Spirit Airlines Increases Cost To Book Tickets Online: A 38 Cent Play!
Spirit Airlines has just increased the cost to purchase tickets online, by an average of $5 per segment, as flagged by JT Genter. Now, this is unlikely to actually impact the final price you pay for your ticket, but its an interesting development nonetheless.

Spirit Airlines has just increased the cost to purchase tickets online, by an average of $5 per segment, as flagged by JT Genter. Now, this is unlikely to actually impact the final price you pay for your ticket, but it’s an interesting development nonetheless.
Spirit hikes Passenger Usage Charge by $5
As of May 21, 2025, Spirit has increased its “Passenger Usage Charge.” Previously, it was anywhere from $3.99 to $22.99 per segment, while now it’s anywhere from $8.99 to $27.99 per segment. As you can tell, that represents an average increase of $5 per segment.
What is a Passenger Usage Charge, you ask? Good question. As the airline describes it, “this applies to bookings created online, at international airports or via reservations centers.” In other words, if you book a ticket anywhere other than at the ticket counter at a domestic airport, you’ll pay this fee for each segment you book.
For example, let’s take a look at a Tampa to Houston to Los Angeles ticket, with a total fare of $112.38. If you look at the breakdown, the base fare is $29.21, while the Passenger Usage Charge is $55.98, so that comes out to $27.99 per segment.
Most airlines don’t have these Passenger Usage Charges, so what are the practical implications of the Passenger Usage Charge increasing?

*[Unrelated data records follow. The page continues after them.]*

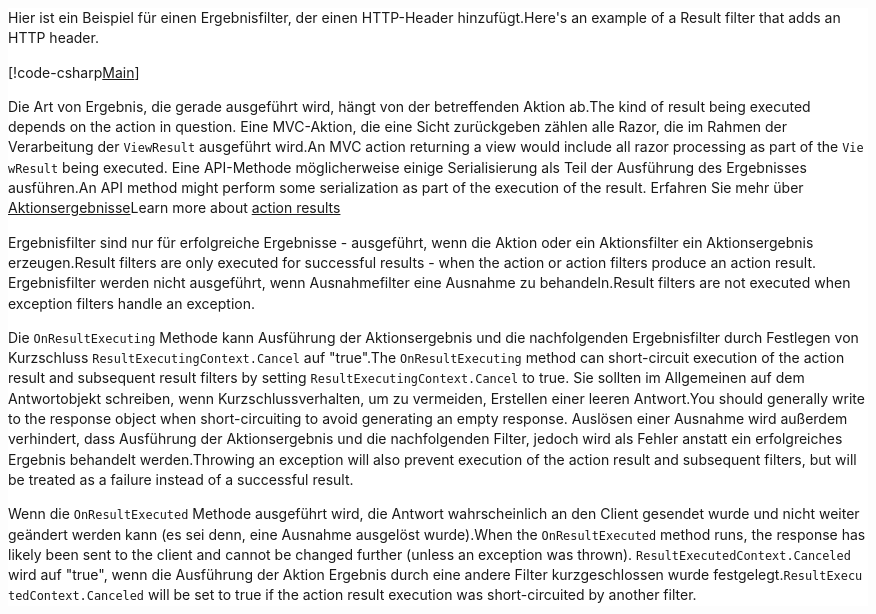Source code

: <span data-ttu-id="32e36-325">Hier ist ein Beispiel für einen Ergebnisfilter, der einen HTTP-Header hinzufügt.</span><span class="sxs-lookup"><span data-stu-id="32e36-325">Here's an example of a Result filter that adds an HTTP header.</span></span>

[!code-csharp[Main](./filters/sample/src/FiltersSample/Filters/LoggingAddHeaderFilter.cs?name=snippet_ResultFilter)]

<span data-ttu-id="32e36-326">Die Art von Ergebnis, die gerade ausgeführt wird, hängt von der betreffenden Aktion ab.</span><span class="sxs-lookup"><span data-stu-id="32e36-326">The kind of result being executed depends on the action in question.</span></span> <span data-ttu-id="32e36-327">Eine MVC-Aktion, die eine Sicht zurückgeben zählen alle Razor, die im Rahmen der Verarbeitung der `ViewResult` ausgeführt wird.</span><span class="sxs-lookup"><span data-stu-id="32e36-327">An MVC action returning a view would include all razor processing as part of the `ViewResult` being executed.</span></span> <span data-ttu-id="32e36-328">Eine API-Methode möglicherweise einige Serialisierung als Teil der Ausführung des Ergebnisses ausführen.</span><span class="sxs-lookup"><span data-stu-id="32e36-328">An API method might perform some serialization as part of the execution of the result.</span></span> <span data-ttu-id="32e36-329">Erfahren Sie mehr über [Aktionsergebnisse](actions.md)</span><span class="sxs-lookup"><span data-stu-id="32e36-329">Learn more about [action results](actions.md)</span></span>

<span data-ttu-id="32e36-330">Ergebnisfilter sind nur für erfolgreiche Ergebnisse - ausgeführt, wenn die Aktion oder ein Aktionsfilter ein Aktionsergebnis erzeugen.</span><span class="sxs-lookup"><span data-stu-id="32e36-330">Result filters are only executed for successful results - when the action or action filters produce an action result.</span></span> <span data-ttu-id="32e36-331">Ergebnisfilter werden nicht ausgeführt, wenn Ausnahmefilter eine Ausnahme zu behandeln.</span><span class="sxs-lookup"><span data-stu-id="32e36-331">Result filters are not executed when exception filters handle an exception.</span></span>

<span data-ttu-id="32e36-332">Die `OnResultExecuting` Methode kann Ausführung der Aktionsergebnis und die nachfolgenden Ergebnisfilter durch Festlegen von Kurzschluss `ResultExecutingContext.Cancel` auf "true".</span><span class="sxs-lookup"><span data-stu-id="32e36-332">The `OnResultExecuting` method can short-circuit execution of the action result and subsequent result filters by setting `ResultExecutingContext.Cancel` to true.</span></span> <span data-ttu-id="32e36-333">Sie sollten im Allgemeinen auf dem Antwortobjekt schreiben, wenn Kurzschlussverhalten, um zu vermeiden, Erstellen einer leeren Antwort.</span><span class="sxs-lookup"><span data-stu-id="32e36-333">You should generally write to the response object when short-circuiting to avoid generating an empty response.</span></span> <span data-ttu-id="32e36-334">Auslösen einer Ausnahme wird außerdem verhindert, dass Ausführung der Aktionsergebnis und die nachfolgenden Filter, jedoch wird als Fehler anstatt ein erfolgreiches Ergebnis behandelt werden.</span><span class="sxs-lookup"><span data-stu-id="32e36-334">Throwing an exception will also prevent execution of the action result and subsequent filters, but will be treated as a failure instead of a successful result.</span></span>

<span data-ttu-id="32e36-335">Wenn die `OnResultExecuted` Methode ausgeführt wird, die Antwort wahrscheinlich an den Client gesendet wurde und nicht weiter geändert werden kann (es sei denn, eine Ausnahme ausgelöst wurde).</span><span class="sxs-lookup"><span data-stu-id="32e36-335">When the `OnResultExecuted` method runs, the response has likely been sent to the client and cannot be changed further (unless an exception was thrown).</span></span> <span data-ttu-id="32e36-336">`ResultExecutedContext.Canceled`wird auf "true", wenn die Ausführung der Aktion Ergebnis durch eine andere Filter kurzgeschlossen wurde festgelegt.</span><span class="sxs-lookup"><span data-stu-id="32e36-336">`ResultExecutedContext.Canceled` will be set to true if the action result execution was short-circuited by another filter.</span></span>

- Ultimately the fares Spirit can charge are based on the competitive landscape, and the airline has to market all-in fares; so you can expect that when the Passenger Usage Charge increases by $5, the base fare decreases by $5
- The one potential benefit is that if you’re willing to book your Spirit ticket at the airport (which few people are willing to do), you can save an extra $5 per ticket, since you’re not on the hook for those fees
Why Spirit is increasing the Passenger Usage Charge
Logically, you might be thinking “huh?” Why would Spirit increase the Passenger Usage Charge if it can’t actually increase fares? Well, that gets at the very reason these kinds of fees exist, which is to decrease the portion of an airline ticket cost that’s taxable. After all, consumers only care about the final price they pay, and not how much the airline gets to keep vs. how much the government gets.

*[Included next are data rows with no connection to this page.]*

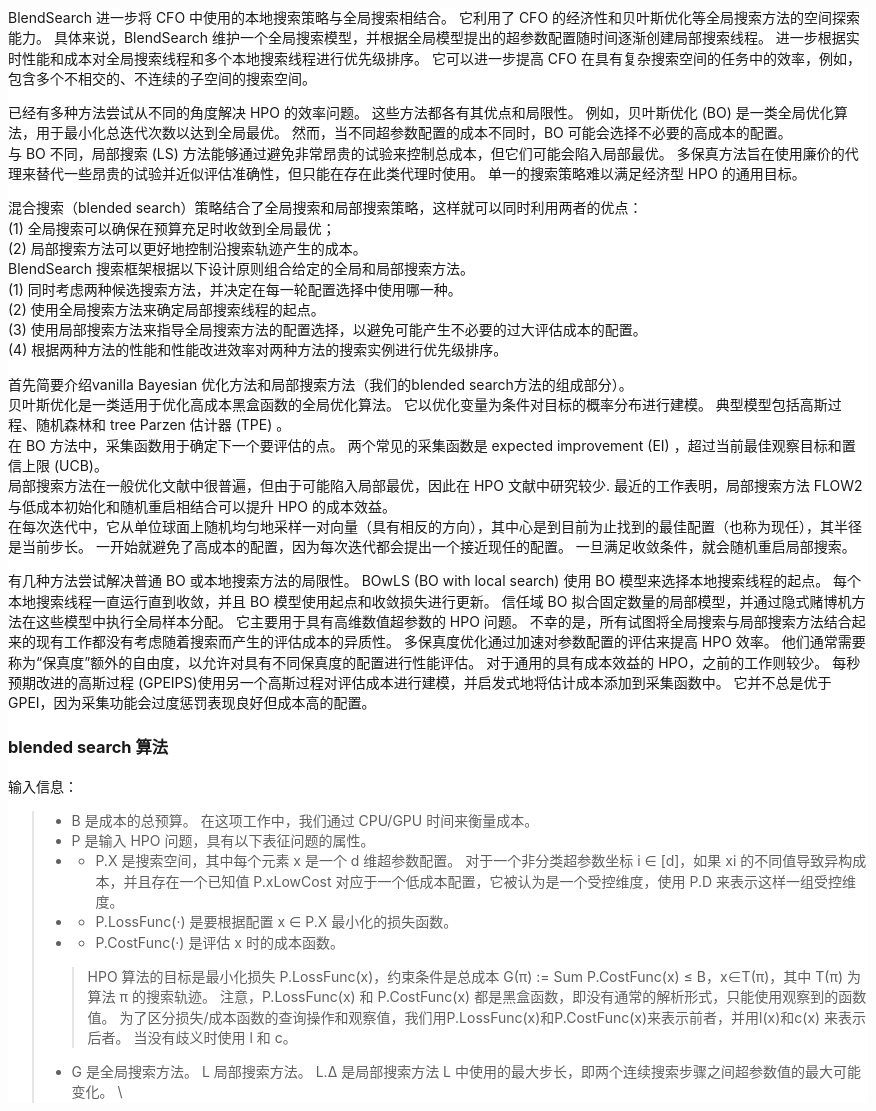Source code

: BlendSearch 进一步将 CFO 中使用的本地搜索策略与全局搜索相结合。 它利用了 CFO 的经济性和贝叶斯优化等全局搜索方法的空间探索能力。 具体来说，BlendSearch 维护一个全局搜索模型，并根据全局模型提出的超参数配置随时间逐渐创建局部搜索线程。 
进一步根据实时性能和成本对全局搜索线程和多个本地搜索线程进行优先级排序。 它可以进一步提高 CFO 在具有复杂搜索空间的任务中的效率，例如，包含多个不相交的、不连续的子空间的搜索空间。

已经有多种方法尝试从不同的角度解决 HPO 的效率问题。 这些方法都各有其优点和局限性。 例如，贝叶斯优化 (BO) 是一类全局优化算法，用于最小化总迭代次数以达到全局最优。 然而，当不同超参数配置的成本不同时，BO 可能会选择不必要的高成本的配置。 \
与 BO 不同，局部搜索 (LS) 方法能够通过避免非常昂贵的试验来控制总成本，但它们可能会陷入局部最优。 多保真方法旨在使用廉价的代理来替代一些昂贵的试验并近似评估准确性，但只能在存在此类代理时使用。 单一的搜索策略难以满足经济型 HPO 的通用目标。

混合搜索（blended search）策略结合了全局搜索和局部搜索策略，这样就可以同时利用两者的优点：\
(1) 全局搜索可以确保在预算充足时收敛到全局最优； \
(2) 局部搜索方法可以更好地控制沿搜索轨迹产生的成本。 \
BlendSearch 搜索框架根据以下设计原则组合给定的全局和局部搜索方法。\
(1) 同时考虑两种候选搜索方法，并决定在每一轮配置选择中使用哪一种。 \
(2) 使用全局搜索方法来确定局部搜索线程的起点。 \
(3) 使用局部搜索方法来指导全局搜索方法的配置选择，以避免可能产生不必要的过大评估成本的配置。 \
(4) 根据两种方法的性能和性能改进效率对两种方法的搜索实例进行优先级排序。

首先简要介绍vanilla Bayesian 优化方法和局部搜索方法（我们的blended search方法的组成部分）。 \
贝叶斯优化是一类适用于优化高成本黑盒函数的全局优化算法。 它以优化变量为条件对目标的概率分布进行建模。 典型模型包括高斯过程、随机森林和 tree Parzen 估计器 (TPE) 。\
在 BO 方法中，采集函数用于确定下一个要评估的点。 两个常见的采集函数是 expected improvement (EI) ，超过当前最佳观察目标和置信上限 (UCB)。\
局部搜索方法在一般优化文献中很普遍，但由于可能陷入局部最优，因此在 HPO 文献中研究较少. 最近的工作表明，局部搜索方法 FLOW2 与低成本初始化和随机重启相结合可以提升 HPO 的成本效益。\
在每次迭代中，它从单位球面上随机均匀地采样一对向量（具有相反的方向），其中心是到目前为止找到的最佳配置（也称为现任），其半径是当前步长。 
一开始就避免了高成本的配置，因为每次迭代都会提出一个接近现任的配置。 一旦满足收敛条件，就会随机重启局部搜索。

有几种方法尝试解决普通 BO 或本地搜索方法的局限性。 BOwLS (BO with local search) 使用 BO 模型来选择本地搜索线程的起点。 每个本地搜索线程一直运行直到收敛，并且 BO 模型使用起点和收敛损失进行更新。
信任域 BO 拟合固定数量的局部模型，并通过隐式赌博机方法在这些模型中执行全局样本分配。 它主要用于具有高维数值超参数的 HPO 问题。
不幸的是，所有试图将全局搜索与局部搜索方法结合起来的现有工作都没有考虑随着搜索而产生的评估成本的异质性。
多保真度优化通过加速对参数配置的评估来提高 HPO 效率。 他们通常需要称为“保真度”额外的自由度，以允许对具有不同保真度的配置进行性能评估。
对于通用的具有成本效益的 HPO，之前的工作则较少。 每秒预期改进的高斯过程 (GPEIPS)使用另一个高斯过程对评估成本进行建模，并启发式地将估计成本添加到采集函数中。 它并不总是优于 GPEI，因为采集功能会过度惩罚表现良好但成本高的配置。

### blended search 算法
输入信息：

> - B 是成本的总预算。 在这项工作中，我们通过 CPU/GPU 时间来衡量成本。
> - P 是输入 HPO 问题，具有以下表征问题的属性。
> - -  P.X 是搜索空间，其中每个元素 x 是一个 d 维超参数配置。 对于一个非分类超参数坐标 i ∈ [d]，如果 xi 的不同值导致异构成本，并且存在一个已知值 P.xLowCost 对应于一个低成本配置，它被认为是一个受控维度，使用 P.D 来表示这样一组受控维度。
> - - P.LossFunc(·) 是要根据配置 x ∈ P.X 最小化的损失函数。
> - - P.CostFunc(·) 是评估 x 时的成本函数。
>> HPO 算法的目标是最小化损失 P.LossFunc(x)，约束条件是总成本 G(π) := Sum P.CostFunc(x) ≤ B，x∈T(π)，其中 T(π) 为算法 π 的搜索轨迹。 注意，P.LossFunc(x) 和 P.CostFunc(x) 都是黑盒函数，即没有通常的解析形式，只能使用观察到的函数值。
> 为了区分损失/成本函数的查询操作和观察值，我们用P.LossFunc(x)和P.CostFunc(x)来表示前者，并用l(x)和c(x) 来表示后者。 当没有歧义时使用 l 和 c。
> - G 是全局搜索方法。 L 局部搜索方法。 L.∆ 是局部搜索方法 L 中使用的最大步长，即两个连续搜索步骤之间超参数值的最大可能变化。 \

Airline tickets in the United States are subject to a federal excise tax of 7.5%. The important thing to understand is that this excise tax is exclusively charged on the base fare of the ticket, and the same tax doesn’t apply to any optional add-ons.

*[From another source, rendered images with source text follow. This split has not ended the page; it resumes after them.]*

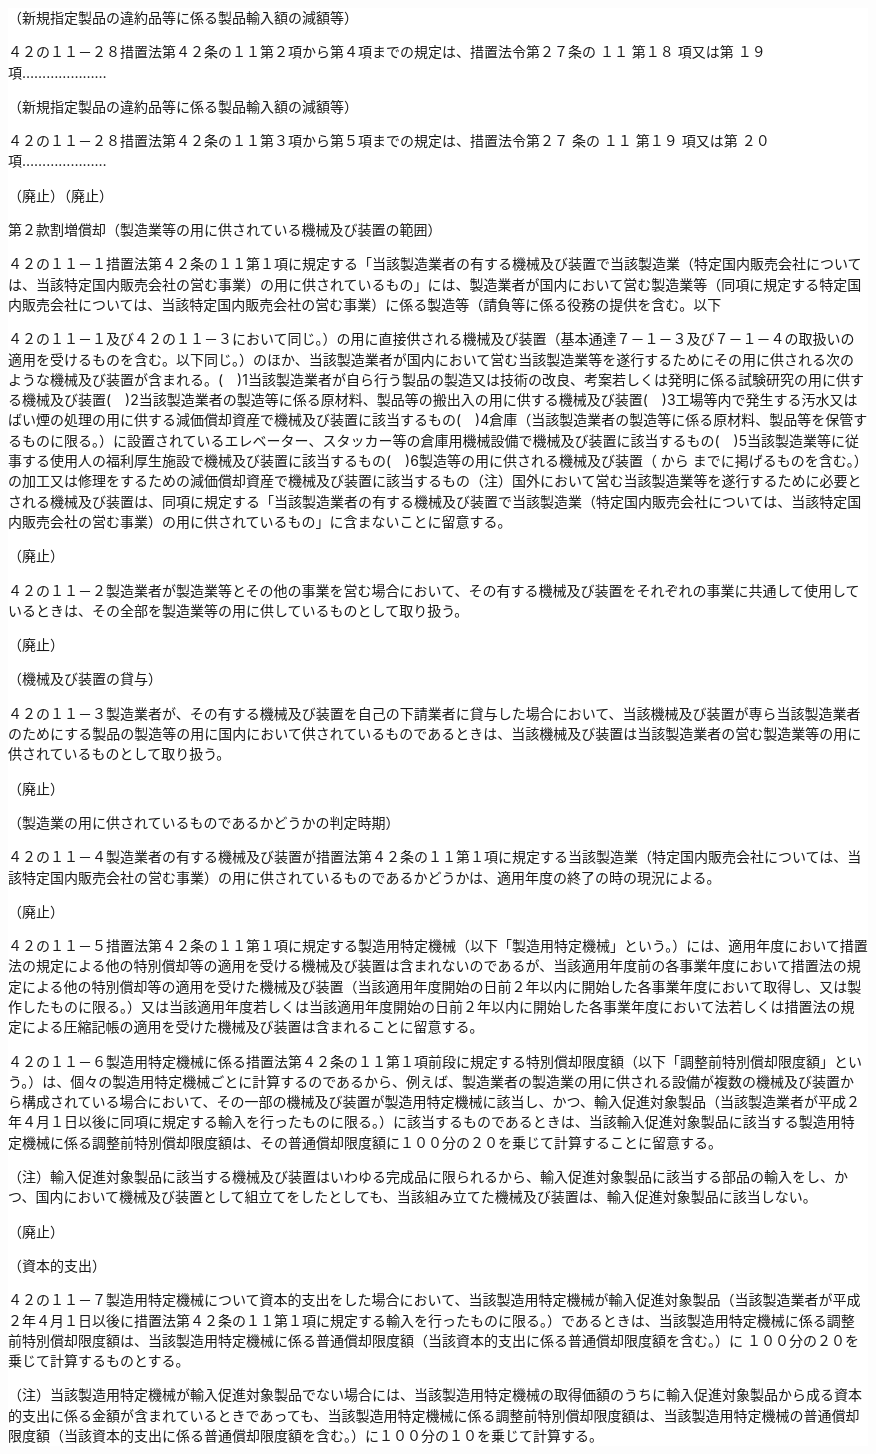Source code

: （新規指定製品の違約品等に係る製品輸入額の減額等）

４２の１１－２８措置法第４２条の１１第２項から第４項までの規定は、措置法令第２７条の １１ 第１８ 項又は第 １９ 項…………………

（新規指定製品の違約品等に係る製品輸入額の減額等）

４２の１１－２８措置法第４２条の１１第３項から第５項までの規定は、措置法令第２７ 条の １１ 第１９ 項又は第 ２０ 項…………………

（廃止）（廃止）

第２款割増償却（製造業等の用に供されている機械及び装置の範囲）

４２の１１－１措置法第４２条の１１第１項に規定する「当該製造業者の有する機械及び装置で当該製造業（特定国内販売会社については、当該特定国内販売会社の営む事業）の用に供されているもの」には、製造業者が国内において営む製造業等（同項に規定する特定国内販売会社については、当該特定国内販売会社の営む事業）に係る製造等（請負等に係る役務の提供を含む。以下

４２の１１－１及び４２の１１－３において同じ。）の用に直接供される機械及び装置（基本通達７－１－３及び７－１－４の取扱いの適用を受けるものを含む。以下同じ。）のほか、当該製造業者が国内において営む当該製造業等を遂行するためにその用に供される次のような機械及び装置が含まれる。(　)1当該製造業者が自ら行う製品の製造又は技術の改良、考案若しくは発明に係る試験研究の用に供する機械及び装置(　)2当該製造業者の製造等に係る原材料、製品等の搬出入の用に供する機械及び装置(　)3工場等内で発生する汚水又はばい煙の処理の用に供する減価償却資産で機械及び装置に該当するもの(　)4倉庫（当該製造業者の製造等に係る原材料、製品等を保管するものに限る。）に設置されているエレベーター、スタッカー等の倉庫用機械設備で機械及び装置に該当するもの(　)5当該製造業等に従事する使用人の福利厚生施設で機械及び装置に該当するもの(　)6製造等の用に供される機械及び装置（ から までに掲げるものを含む。）の加工又は修理をするための減価償却資産で機械及び装置に該当するもの（注）国外において営む当該製造業等を遂行するために必要とされる機械及び装置は、同項に規定する「当該製造業者の有する機械及び装置で当該製造業（特定国内販売会社については、当該特定国内販売会社の営む事業）の用に供されているもの」に含まないことに留意する。

（廃止）

４２の１１－２製造業者が製造業等とその他の事業を営む場合において、その有する機械及び装置をそれぞれの事業に共通して使用しているときは、その全部を製造業等の用に供しているものとして取り扱う。

（廃止）

（機械及び装置の貸与）

４２の１１－３製造業者が、その有する機械及び装置を自己の下請業者に貸与した場合において、当該機械及び装置が専ら当該製造業者のためにする製品の製造等の用に国内において供されているものであるときは、当該機械及び装置は当該製造業者の営む製造業等の用に供されているものとして取り扱う。

（廃止）

（製造業の用に供されているものであるかどうかの判定時期）

４２の１１－４製造業者の有する機械及び装置が措置法第４２条の１１第１項に規定する当該製造業（特定国内販売会社については、当該特定国内販売会社の営む事業）の用に供されているものであるかどうかは、適用年度の終了の時の現況による。

（廃止）

４２の１１－５措置法第４２条の１１第１項に規定する製造用特定機械（以下「製造用特定機械」という。）には、適用年度において措置法の規定による他の特別償却等の適用を受ける機械及び装置は含まれないのであるが、当該適用年度前の各事業年度において措置法の規定による他の特別償却等の適用を受けた機械及び装置（当該適用年度開始の日前２年以内に開始した各事業年度において取得し、又は製作したものに限る。）又は当該適用年度若しくは当該適用年度開始の日前２年以内に開始した各事業年度において法若しくは措置法の規定による圧縮記帳の適用を受けた機械及び装置は含まれることに留意する。

４２の１１－６製造用特定機械に係る措置法第４２条の１１第１項前段に規定する特別償却限度額（以下「調整前特別償却限度額」という。）は、個々の製造用特定機械ごとに計算するのであるから、例えば、製造業者の製造業の用に供される設備が複数の機械及び装置から構成されている場合において、その一部の機械及び装置が製造用特定機械に該当し、かつ、輸入促進対象製品（当該製造業者が平成２年４月１日以後に同項に規定する輸入を行ったものに限る。）に該当するものであるときは、当該輸入促進対象製品に該当する製造用特定機械に係る調整前特別償却限度額は、その普通償却限度額に１００分の２０を乗じて計算することに留意する。

（注）輸入促進対象製品に該当する機械及び装置はいわゆる完成品に限られるから、輸入促進対象製品に該当する部品の輸入をし、かつ、国内において機械及び装置として組立てをしたとしても、当該組み立てた機械及び装置は、輸入促進対象製品に該当しない。

（廃止）

（資本的支出）

４２の１１－７製造用特定機械について資本的支出をした場合において、当該製造用特定機械が輸入促進対象製品（当該製造業者が平成２年４月１日以後に措置法第４２条の１１第１項に規定する輸入を行ったものに限る。）であるときは、当該製造用特定機械に係る調整前特別償却限度額は、当該製造用特定機械に係る普通償却限度額（当該資本的支出に係る普通償却限度額を含む。）に １００分の２０を乗じて計算するものとする。

（注）当該製造用特定機械が輸入促進対象製品でない場合には、当該製造用特定機械の取得価額のうちに輸入促進対象製品から成る資本的支出に係る金額が含まれているときであっても、当該製造用特定機械に係る調整前特別償却限度額は、当該製造用特定機械の普通償却限度額（当該資本的支出に係る普通償却限度額を含む。）に１００分の１０を乗じて計算する。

Whether something is categorized as an optional add-on depends on whether the fee can be avoided. Since you can avoid the Passenger Usage Charge by booking at domestic airports, it’s technically an optional fee.
So by increasing the Passenger Usage Charge by $5 per segment, it essentially means that the airline can keep an extra 38 cents per passenger per segment. If we’re talking about a full flight with 150 seats, that’s an extra $56 in revenue! Of course that assumes that nobody chooses to book at the airport. I’m not sure this will fully plug the gap of Spirit’s negative 22.5% operating margin in 2024, but I guess every little bit helps.